Caveat Emptor: Trying To Fit What I Sell Under The Tent

Lets face it. Management consultants hock their wares under the umbrella of the latest and greatest fads. These consultants seldom change their services but only market them differently when a new fad arises.

Today we see employee surveys and happiness touted as employee engagement. Communication training is billed as a vital engagement tool. Recognition, relationship building and giving constructive feedback have all been reinvented as the paths to create employee engagement. How is a manager ever to decide what to pick off this “smorgasbord” of employee engagement technique treats? Never has the admonition, “caveat emptor” been more appropriate.

It’s All About Performance, Stupid!

So why did the title of this article create such a visceral reaction? Why distress over the fact that eleven “thought leaders and, God forbid, leadership coaches) would not see the fallacy in the question the article posed?

The major purpose of an organization is to produce products or services. This is the core of what an organization does. The term engagement implies the interlocking of two or more items to produce synergy. Results and outcomes are not something tacked on at the end of an engagement effort; it is the core of all true engagement efforts.

The engagement partnership is about harnessing the hearts and minds of employees around organizational issues and opportunities. It is a partnership between leadership and staff. Leadership defines or blesses both the opportunities and the definition of what success looks like. (One of the most significant actions of trust a leader can show staff is when they are given the opportunity to work on issues that are important to an organization). Leaders appoint or bless the people who are to participate on an opportunity or issue. They provide or bless the use of resources necessary to come up with solutions and outcomes. Employees, individually or in teams contribute maximum involvement and thinking to create solutions to meet those definitions of success. They innovate around the “how”. They present their recommendations to management by making their thinking visible. Management responds and accepts or modifies and coaches for additional work as necessary. The essence of engagement is shared decision making around significant performance issues. This is where partnerships are truly created. It is where innovation is produced and commitment grows. (For additional information on this core engagement competency of decision making, read http://9by9solutions.com/2016/04/leadership-nugget-20-the-intersection-where-direction-commitment-excellence-and-meaning-meet/)

Misguided thought leadership has done a horrible disservice to the profession of leadership in watering down the concept of employee engagement. They confuse and distort one of the most effective tools truly successful leaders have. They sell to leaders that picnics and happiness surveys are as important as asking for help on significant organization issues.

The worst damage created by this type or article is not to an old geezer who gets ticked off at the superficial thinking and imprecise definitions.

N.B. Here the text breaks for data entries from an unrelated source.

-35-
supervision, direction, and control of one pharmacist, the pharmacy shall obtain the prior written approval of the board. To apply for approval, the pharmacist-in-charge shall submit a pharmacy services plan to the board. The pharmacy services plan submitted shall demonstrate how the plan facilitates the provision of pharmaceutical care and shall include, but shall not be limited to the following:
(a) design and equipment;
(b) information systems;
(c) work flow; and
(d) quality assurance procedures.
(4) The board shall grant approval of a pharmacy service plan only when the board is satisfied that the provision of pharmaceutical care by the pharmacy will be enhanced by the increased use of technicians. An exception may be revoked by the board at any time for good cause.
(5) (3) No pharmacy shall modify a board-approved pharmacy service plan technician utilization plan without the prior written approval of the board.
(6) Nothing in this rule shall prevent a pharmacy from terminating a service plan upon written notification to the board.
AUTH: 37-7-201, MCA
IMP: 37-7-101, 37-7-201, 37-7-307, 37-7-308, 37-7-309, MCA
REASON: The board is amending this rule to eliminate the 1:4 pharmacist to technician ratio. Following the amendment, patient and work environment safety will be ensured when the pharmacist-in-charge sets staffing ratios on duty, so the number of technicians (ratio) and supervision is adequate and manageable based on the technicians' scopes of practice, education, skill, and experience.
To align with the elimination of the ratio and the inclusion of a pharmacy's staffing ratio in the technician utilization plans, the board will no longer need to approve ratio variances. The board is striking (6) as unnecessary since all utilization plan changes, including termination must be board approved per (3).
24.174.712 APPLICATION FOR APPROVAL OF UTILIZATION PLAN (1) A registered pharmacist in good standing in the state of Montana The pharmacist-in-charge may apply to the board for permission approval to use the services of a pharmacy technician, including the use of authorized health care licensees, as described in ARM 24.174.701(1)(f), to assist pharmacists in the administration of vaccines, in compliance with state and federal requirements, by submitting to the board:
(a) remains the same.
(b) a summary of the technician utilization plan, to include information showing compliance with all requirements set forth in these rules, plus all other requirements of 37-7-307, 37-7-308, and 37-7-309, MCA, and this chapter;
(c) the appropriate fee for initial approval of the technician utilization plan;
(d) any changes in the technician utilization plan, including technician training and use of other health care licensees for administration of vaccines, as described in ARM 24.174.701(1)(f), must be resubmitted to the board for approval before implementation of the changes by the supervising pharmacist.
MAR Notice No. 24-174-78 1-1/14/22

The worst damage is to young leaders who want to know how to practice good leadership and true employee engagement but will now go down the wrong path.

Copyright 9 By 9 Solutions 2016 All Rights Reserved

2 Comments

  1. Bob Gately

    Doug, excellent observations.

    “One of the many reasons for this deterioration of leadership quality is the lack of rigor and precision in many so-called thought leaders.”

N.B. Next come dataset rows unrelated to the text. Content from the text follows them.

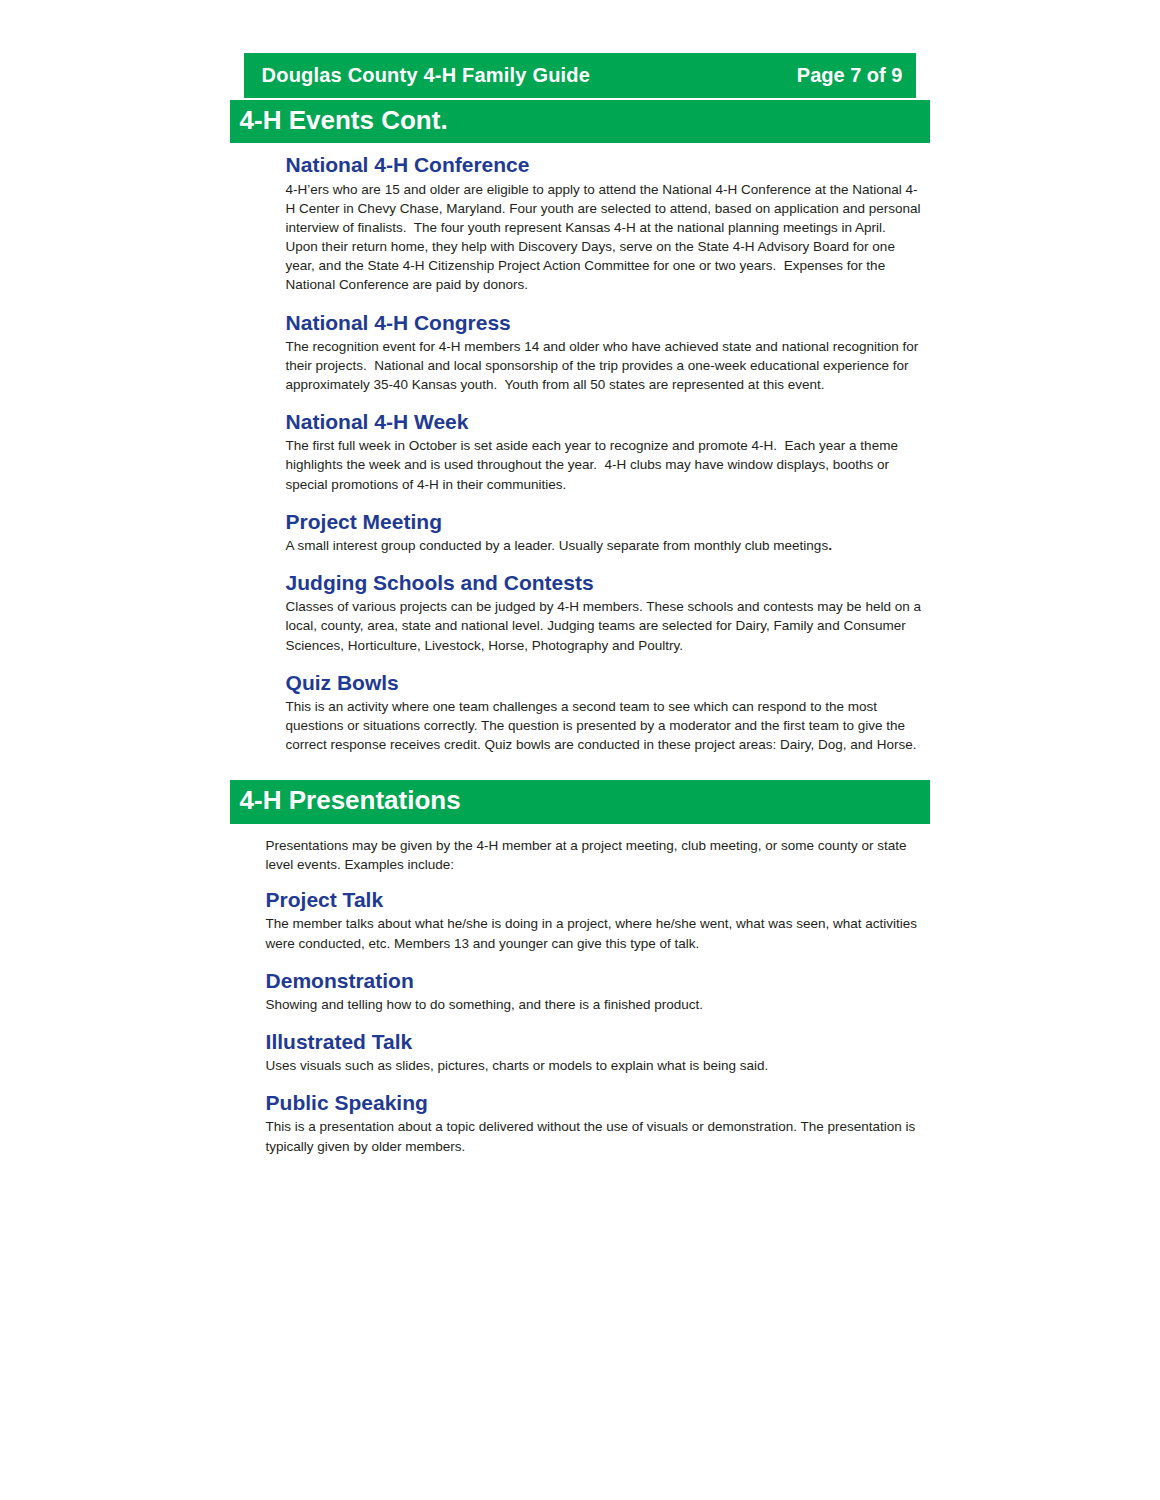Douglas County 4-H Family Guide
Page 7 of 9
4-H Events Cont.
National 4-H Conference
4-H’ers who are 15 and older are eligible to apply to attend the National 4-H Conference at the National 4-H Center in Chevy Chase, Maryland. Four youth are selected to attend, based on application and personal interview of finalists. The four youth represent Kansas 4-H at the national planning meetings in April. Upon their return home, they help with Discovery Days, serve on the State 4-H Advisory Board for one year, and the State 4-H Citizenship Project Action Committee for one or two years. Expenses for the National Conference are paid by donors.
National 4-H Congress
The recognition event for 4-H members 14 and older who have achieved state and national recognition for their projects. National and local sponsorship of the trip provides a one-week educational experience for approximately 35-40 Kansas youth. Youth from all 50 states are represented at this event.
National 4-H Week
The first full week in October is set aside each year to recognize and promote 4-H. Each year a theme highlights the week and is used throughout the year. 4-H clubs may have window displays, booths or special promotions of 4-H in their communities.
Project Meeting
A small interest group conducted by a leader. Usually separate from monthly club meetings.
Judging Schools and Contests
Classes of various projects can be judged by 4-H members. These schools and contests may be held on a local, county, area, state and national level. Judging teams are selected for Dairy, Family and Consumer Sciences, Horticulture, Livestock, Horse, Photography and Poultry.
Quiz Bowls
This is an activity where one team challenges a second team to see which can respond to the most questions or situations correctly. The question is presented by a moderator and the first team to give the correct response receives credit. Quiz bowls are conducted in these project areas: Dairy, Dog, and Horse.
4-H Presentations
Presentations may be given by the 4-H member at a project meeting, club meeting, or some county or state level events. Examples include:
Project Talk
The member talks about what he/she is doing in a project, where he/she went, what was seen, what activities were conducted, etc. Members 13 and younger can give this type of talk.
Demonstration
Showing and telling how to do something, and there is a finished product.
Illustrated Talk
Uses visuals such as slides, pictures, charts or models to explain what is being said.
Public Speaking
This is a presentation about a topic delivered without the use of visuals or demonstration. The presentation is typically given by older members.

    Perhaps we need to separate the so called from actual thought leaders?

    “Many people assume the mantle of consultant and thought leader in the field of leadership because they think there are no right answers. ”

    When people are told that, “everyone can be a leader” we should not be surprised that many non-leaders actually believe it. 

    I love this one, “Just throw opinions up against the wall and see what sticks.” This allows non-leaders to skip the knowledge acquisition necessary to become leaders. No wonder so many leaders pretend to be leaders. Getting selected to be a leader does not a leader make.

    Too much effort is spent trying to get employees to be engaged.
    Employee engagement is what employers get in return for doing all things well.
    Doing all things well is very hard work for most of us.

    In the article “Transforming the Engineer into a Manager: Avoiding the Peter Principle,” Civil Engineering Practice, Fall 1989, the author, Dr. Neil Thornberry a Professor at Babson College, asserts that young engineers are judged on technical merit and accomplishment, and that promotions go to the technically proficient and verbally expressive engineers, while less technically proficient and less verbally expressive engineers wait their turn.

    The Peter Principle is “In a hierarchy every employee tends to rise to his level of incompetence.”

    Dr. Thornberry found that for a group of engineers the MOST talkative, competent engineer gets the first promotion into management. The second MOST talkative, competent engineer gets the second promotion into management. However, the third MOST talkative, competent engineer makes the BEST manager.

    Now let us presume that a growing company keeps promoting their most talkative competent engineers into management. What do we have? The best technical experts no longer doing the work and the best managers not in management and if they are in management they report to someone who is less capable of managing effectively–they talk too much and listen too little. No wonder so few CEOs have a positive culture.

    Employers often hire the best specialists they can find, i.e., the best and the brightest from the best schools. Then the employers promote the best and the brightest (the ever popular high-potentials) based on their job performance doing the work of the employees they will then manage after the promotion. But which ones get promoted into management? The best talker first, the second best talker next, and then the third best talker. 

    The only problem is that the third best talker makes the best manager. Why, because the first and second best talkers talk too much, listen too little, and managers need to listen more than they talk otherwise they never hear what is going right or wrong. The end results is that the best managers never make it into management or if they do they report to senior managers who are not well-suited for management. Then HBR publishes an article bemoaning that specialist cannot function as well as generalists. 

    After CEOs and other executives read the article they’ll then hire the best and the brightest generalists from the best schools, does this sound familiar? Then the employers will promote the best and the brightest generalists based on their job performance doing the work of the employees they will then manage after the promotion. But which ones get promoted into management? The best talker first, the second best talker next, and then the third best talker. The only problem is that the third best talker makes the best manager, reread the paragraph above. 

    The solution to ineffective managers is to stop hiring the best and the brightest candidates and start hiring candidates who are well suited to be managers. It is more about who the people are than their degrees.

    Employees’ lack of engagement starts with the CEO. 
    CEOs hire the managers. 
    Managers hire the employees. 
    Employees don’t hire themselves.

    When there are disengaged or problem employees we need not look beyond managers and executives.
    * Too many employees are in the wrong jobs, i.e., management errors.
    * Too many managers are in the wrong jobs, i.e., executive errors.
    * Too many executives are in the wrong jobs, i.e., CEO errors.
    * Too many managers and executives Reward A hoping for B.
    * Poorly behaving employees are tolerated, i.e., management errors.
    * Poorly behaving managers are tolerated, i.e., executive errors.
    * Poorly behaving executives are tolerated, i.e., CEO errors.

    In other words, we get who we hire and who we promote.

  2. Olga Pulido

    I completely agree with your assessment in this article! Working and connecting with people requires passion and ability to engage the employee with the organizations goals and objectives. Employees/People need to feel they are a part of those goals and objectives and that they personally can affect the bottom line. People need purpose and they need to belong or they will move on.